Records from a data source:
::::

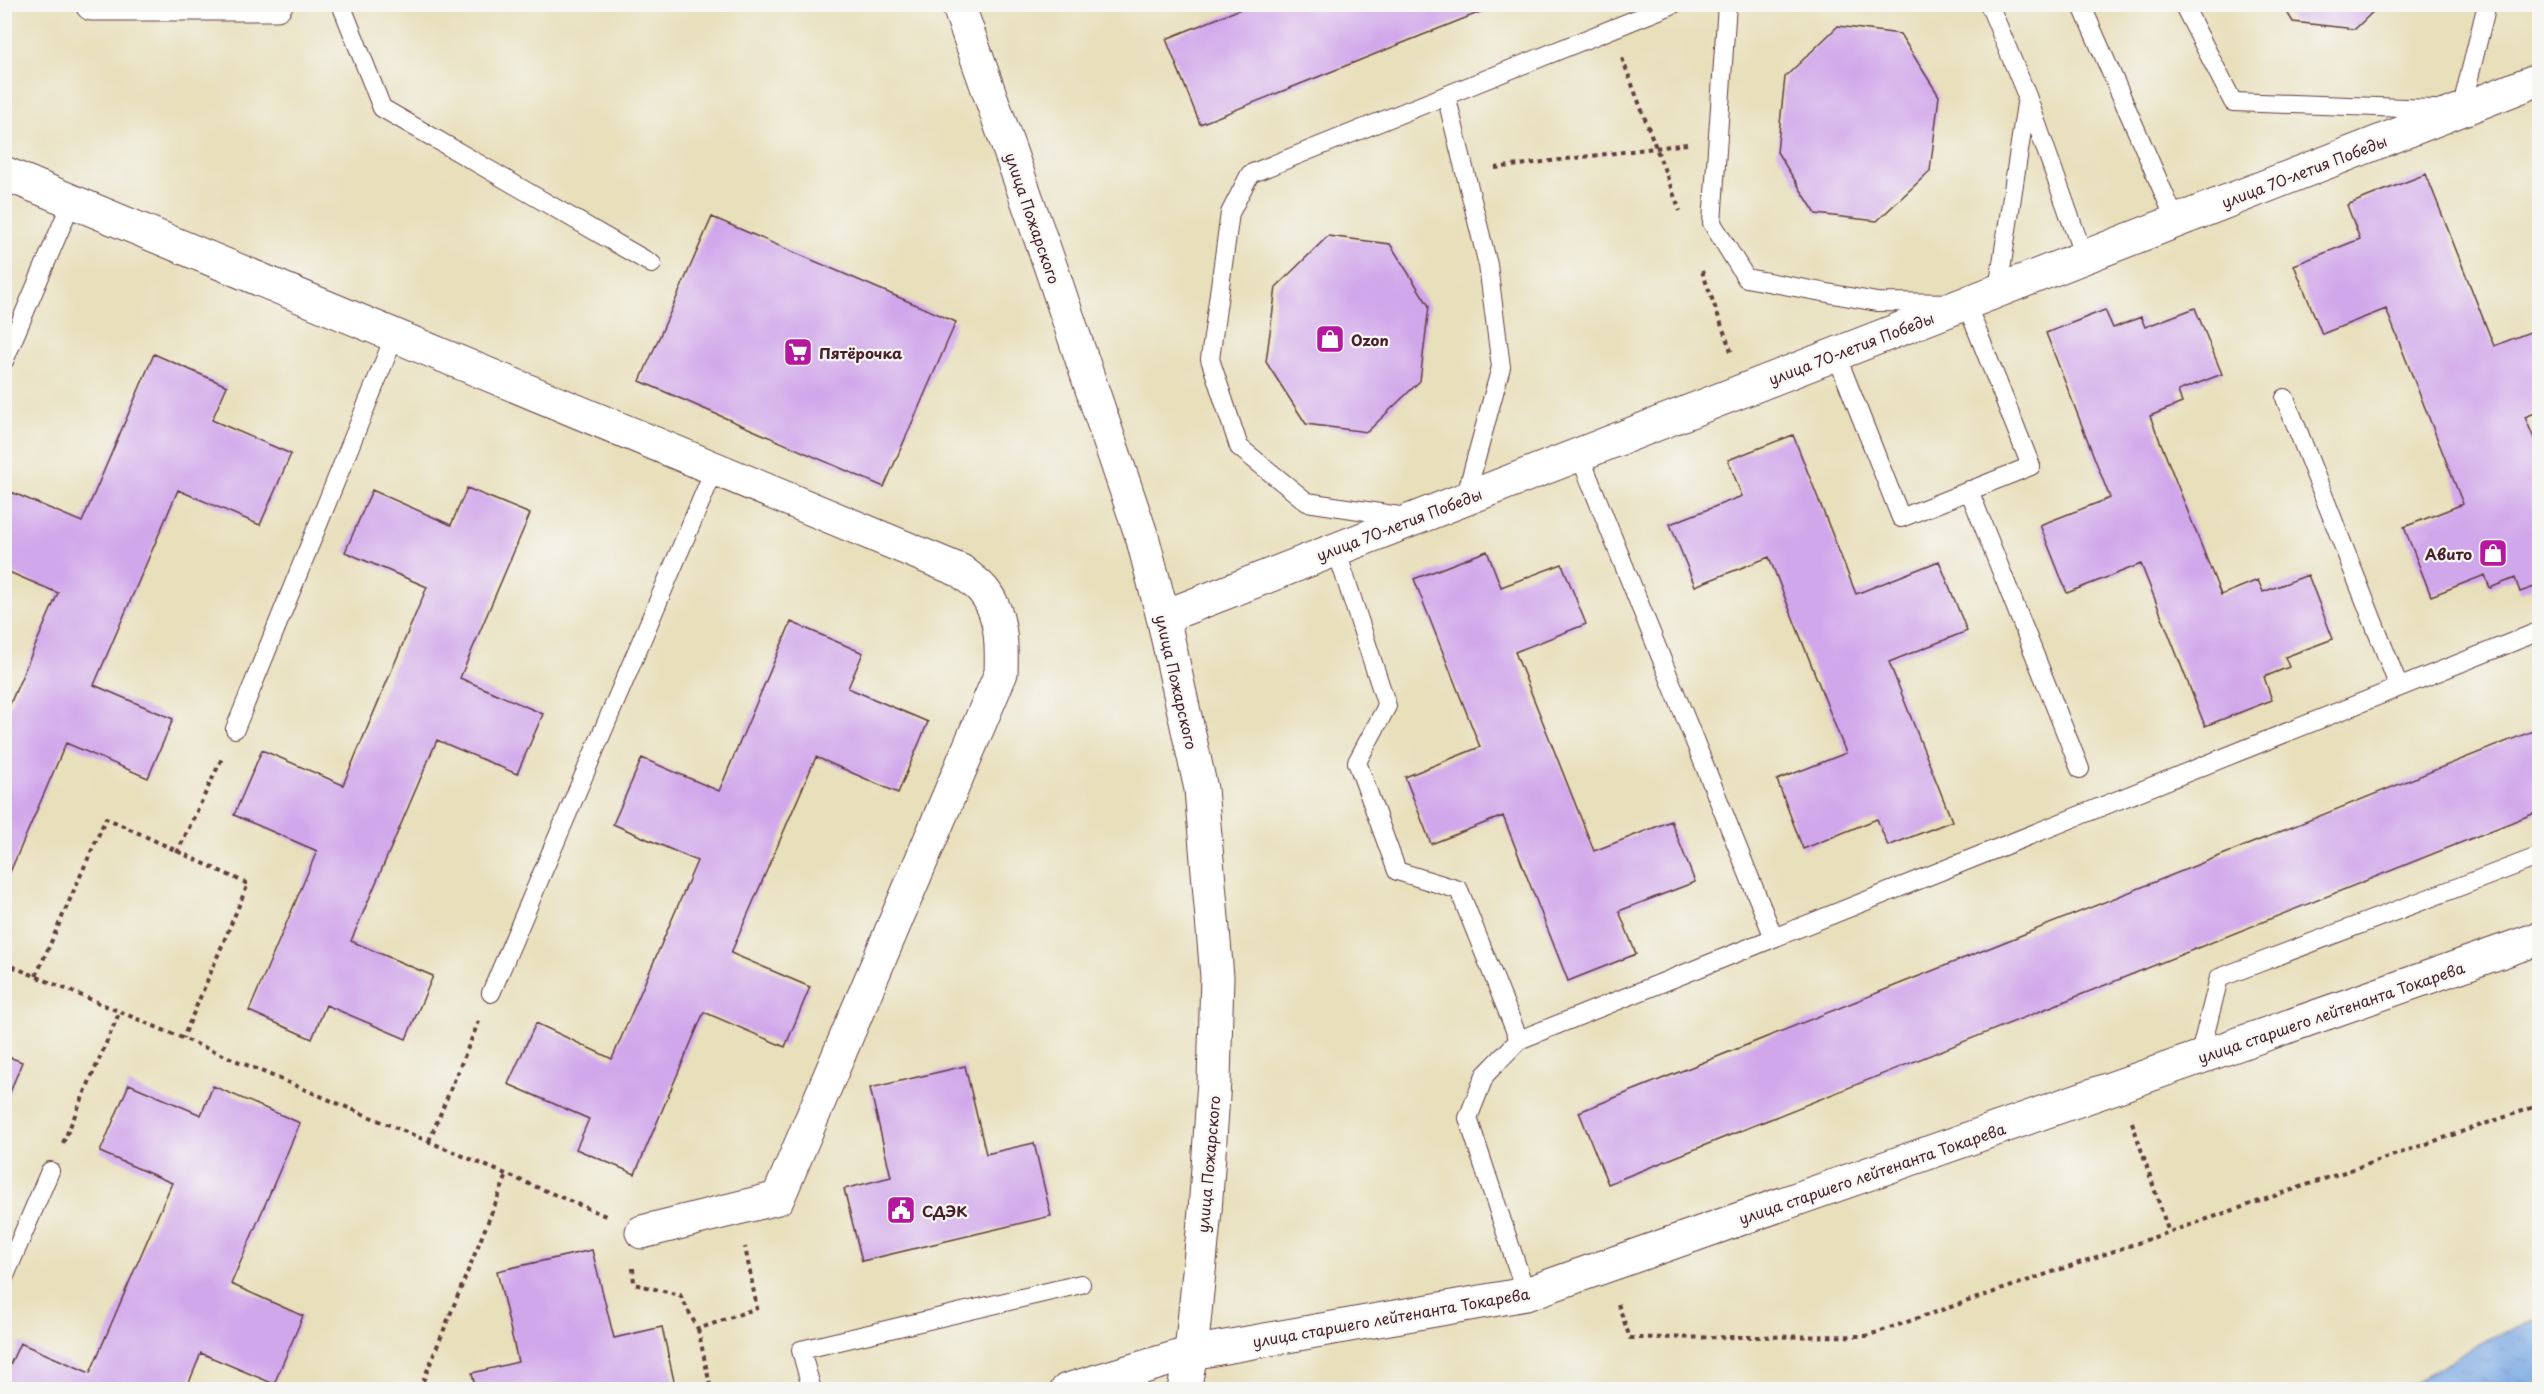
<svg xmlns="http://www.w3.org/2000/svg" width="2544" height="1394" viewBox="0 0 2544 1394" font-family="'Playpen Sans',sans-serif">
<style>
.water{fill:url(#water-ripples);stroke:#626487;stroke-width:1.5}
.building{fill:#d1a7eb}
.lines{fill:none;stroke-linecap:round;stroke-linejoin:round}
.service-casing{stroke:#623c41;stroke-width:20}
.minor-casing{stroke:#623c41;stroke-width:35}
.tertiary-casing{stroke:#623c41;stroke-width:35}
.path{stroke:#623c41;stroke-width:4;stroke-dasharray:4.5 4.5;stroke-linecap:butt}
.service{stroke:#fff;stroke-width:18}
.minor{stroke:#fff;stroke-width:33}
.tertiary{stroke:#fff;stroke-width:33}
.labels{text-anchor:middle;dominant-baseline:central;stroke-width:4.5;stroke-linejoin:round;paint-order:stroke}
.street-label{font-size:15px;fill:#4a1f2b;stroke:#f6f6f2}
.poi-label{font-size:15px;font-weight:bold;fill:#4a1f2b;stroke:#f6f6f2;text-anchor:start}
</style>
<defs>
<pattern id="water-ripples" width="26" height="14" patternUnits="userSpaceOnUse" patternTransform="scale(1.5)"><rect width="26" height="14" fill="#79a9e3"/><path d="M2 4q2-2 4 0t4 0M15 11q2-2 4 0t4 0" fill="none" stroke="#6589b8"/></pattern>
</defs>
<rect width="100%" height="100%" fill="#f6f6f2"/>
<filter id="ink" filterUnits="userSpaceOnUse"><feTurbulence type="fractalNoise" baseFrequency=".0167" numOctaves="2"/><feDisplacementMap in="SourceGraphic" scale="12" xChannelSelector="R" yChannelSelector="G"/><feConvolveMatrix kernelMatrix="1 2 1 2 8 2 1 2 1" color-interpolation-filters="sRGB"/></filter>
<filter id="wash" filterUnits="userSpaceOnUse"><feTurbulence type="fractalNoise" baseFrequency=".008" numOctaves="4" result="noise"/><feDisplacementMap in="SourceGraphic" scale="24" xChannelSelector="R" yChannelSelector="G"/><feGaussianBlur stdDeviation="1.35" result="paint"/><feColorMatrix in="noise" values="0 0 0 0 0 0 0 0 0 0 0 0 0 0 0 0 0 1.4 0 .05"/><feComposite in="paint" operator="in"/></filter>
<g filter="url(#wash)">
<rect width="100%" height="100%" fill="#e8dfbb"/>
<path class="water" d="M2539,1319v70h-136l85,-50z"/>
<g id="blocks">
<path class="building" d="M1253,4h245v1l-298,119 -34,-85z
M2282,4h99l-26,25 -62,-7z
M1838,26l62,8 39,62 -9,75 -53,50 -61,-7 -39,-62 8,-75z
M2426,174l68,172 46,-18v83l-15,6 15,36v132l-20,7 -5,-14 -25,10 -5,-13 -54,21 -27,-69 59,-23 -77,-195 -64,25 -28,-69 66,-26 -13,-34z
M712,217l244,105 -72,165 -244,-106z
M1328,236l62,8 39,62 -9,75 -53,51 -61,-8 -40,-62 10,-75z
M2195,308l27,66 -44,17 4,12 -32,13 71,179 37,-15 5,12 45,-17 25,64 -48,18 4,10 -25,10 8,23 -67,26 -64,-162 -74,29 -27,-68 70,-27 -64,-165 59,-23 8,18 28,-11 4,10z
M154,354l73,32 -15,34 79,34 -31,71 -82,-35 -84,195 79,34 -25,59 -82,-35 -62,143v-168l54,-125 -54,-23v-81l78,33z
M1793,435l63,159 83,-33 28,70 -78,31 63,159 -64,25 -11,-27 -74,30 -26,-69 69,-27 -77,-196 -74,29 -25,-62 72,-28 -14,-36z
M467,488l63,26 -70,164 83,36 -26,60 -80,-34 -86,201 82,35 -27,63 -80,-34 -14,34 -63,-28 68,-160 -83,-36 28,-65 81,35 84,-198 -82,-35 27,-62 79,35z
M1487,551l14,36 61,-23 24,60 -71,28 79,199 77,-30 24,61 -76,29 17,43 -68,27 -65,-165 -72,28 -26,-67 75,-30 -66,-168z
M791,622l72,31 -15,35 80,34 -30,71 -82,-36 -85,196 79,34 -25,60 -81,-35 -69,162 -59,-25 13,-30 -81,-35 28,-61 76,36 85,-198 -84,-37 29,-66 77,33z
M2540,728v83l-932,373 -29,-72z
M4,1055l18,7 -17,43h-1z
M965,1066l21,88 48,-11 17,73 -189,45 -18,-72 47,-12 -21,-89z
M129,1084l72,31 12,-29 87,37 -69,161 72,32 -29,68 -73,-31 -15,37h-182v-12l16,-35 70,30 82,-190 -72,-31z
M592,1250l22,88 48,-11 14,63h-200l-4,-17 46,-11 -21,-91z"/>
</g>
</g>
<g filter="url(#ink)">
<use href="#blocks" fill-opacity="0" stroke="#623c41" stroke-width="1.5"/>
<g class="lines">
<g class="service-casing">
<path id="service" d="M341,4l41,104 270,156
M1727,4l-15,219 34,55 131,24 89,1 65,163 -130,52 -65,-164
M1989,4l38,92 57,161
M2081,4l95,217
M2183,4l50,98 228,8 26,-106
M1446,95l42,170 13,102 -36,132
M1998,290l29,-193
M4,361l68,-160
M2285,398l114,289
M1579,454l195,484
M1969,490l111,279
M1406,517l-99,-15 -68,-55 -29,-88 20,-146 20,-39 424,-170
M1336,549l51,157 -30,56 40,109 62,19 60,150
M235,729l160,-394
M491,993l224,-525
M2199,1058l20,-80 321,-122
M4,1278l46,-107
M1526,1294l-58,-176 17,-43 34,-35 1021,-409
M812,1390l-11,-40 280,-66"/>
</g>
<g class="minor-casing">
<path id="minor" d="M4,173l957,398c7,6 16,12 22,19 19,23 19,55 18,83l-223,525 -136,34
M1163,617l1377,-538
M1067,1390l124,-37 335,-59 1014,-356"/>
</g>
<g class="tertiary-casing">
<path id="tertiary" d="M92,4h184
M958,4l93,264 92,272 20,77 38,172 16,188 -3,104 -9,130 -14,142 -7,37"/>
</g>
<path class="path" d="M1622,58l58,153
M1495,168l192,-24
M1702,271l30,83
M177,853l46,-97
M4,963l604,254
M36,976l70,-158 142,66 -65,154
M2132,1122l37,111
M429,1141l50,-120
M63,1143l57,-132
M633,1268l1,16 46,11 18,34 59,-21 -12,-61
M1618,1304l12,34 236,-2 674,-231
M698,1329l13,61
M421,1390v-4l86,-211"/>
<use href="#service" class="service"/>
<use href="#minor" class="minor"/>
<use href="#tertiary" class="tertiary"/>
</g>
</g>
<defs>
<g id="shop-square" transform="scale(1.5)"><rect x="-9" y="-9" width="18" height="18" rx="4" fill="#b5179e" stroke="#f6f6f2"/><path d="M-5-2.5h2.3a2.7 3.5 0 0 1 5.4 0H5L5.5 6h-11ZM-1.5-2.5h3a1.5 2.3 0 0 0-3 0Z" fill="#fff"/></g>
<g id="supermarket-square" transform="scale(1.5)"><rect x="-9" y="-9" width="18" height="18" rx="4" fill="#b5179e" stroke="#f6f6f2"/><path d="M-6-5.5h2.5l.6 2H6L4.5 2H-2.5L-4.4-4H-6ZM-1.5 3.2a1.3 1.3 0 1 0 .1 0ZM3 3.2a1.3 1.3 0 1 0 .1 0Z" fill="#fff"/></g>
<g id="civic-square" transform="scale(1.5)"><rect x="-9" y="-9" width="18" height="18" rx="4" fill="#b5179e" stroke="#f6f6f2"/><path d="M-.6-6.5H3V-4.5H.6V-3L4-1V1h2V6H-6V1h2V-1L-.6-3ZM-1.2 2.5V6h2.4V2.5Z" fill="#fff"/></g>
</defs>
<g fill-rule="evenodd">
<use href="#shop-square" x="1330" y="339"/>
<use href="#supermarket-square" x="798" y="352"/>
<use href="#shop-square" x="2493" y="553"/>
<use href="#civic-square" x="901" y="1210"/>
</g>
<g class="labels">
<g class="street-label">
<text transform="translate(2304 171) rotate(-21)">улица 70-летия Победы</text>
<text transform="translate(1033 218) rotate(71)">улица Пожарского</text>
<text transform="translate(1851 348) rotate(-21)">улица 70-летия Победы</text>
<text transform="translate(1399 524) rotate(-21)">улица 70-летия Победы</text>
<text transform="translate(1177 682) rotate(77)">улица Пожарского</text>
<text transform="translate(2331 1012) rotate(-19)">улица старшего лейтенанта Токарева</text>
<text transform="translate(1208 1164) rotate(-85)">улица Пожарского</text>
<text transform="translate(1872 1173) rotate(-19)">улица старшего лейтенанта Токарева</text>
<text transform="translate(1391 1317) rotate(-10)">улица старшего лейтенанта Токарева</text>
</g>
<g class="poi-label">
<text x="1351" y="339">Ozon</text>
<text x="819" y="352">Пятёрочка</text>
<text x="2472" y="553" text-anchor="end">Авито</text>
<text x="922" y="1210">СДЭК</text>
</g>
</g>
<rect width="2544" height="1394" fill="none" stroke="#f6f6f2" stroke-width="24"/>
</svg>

::::

About this task:
What lines in the entries above hold "linecap"? Copy every one.

Task solution:
.lines{fill:none;stroke-linecap:round;stroke-linejoin:round}
.path{stroke:#623c41;stroke-width:4;stroke-dasharray:4.5 4.5;stroke-linecap:butt}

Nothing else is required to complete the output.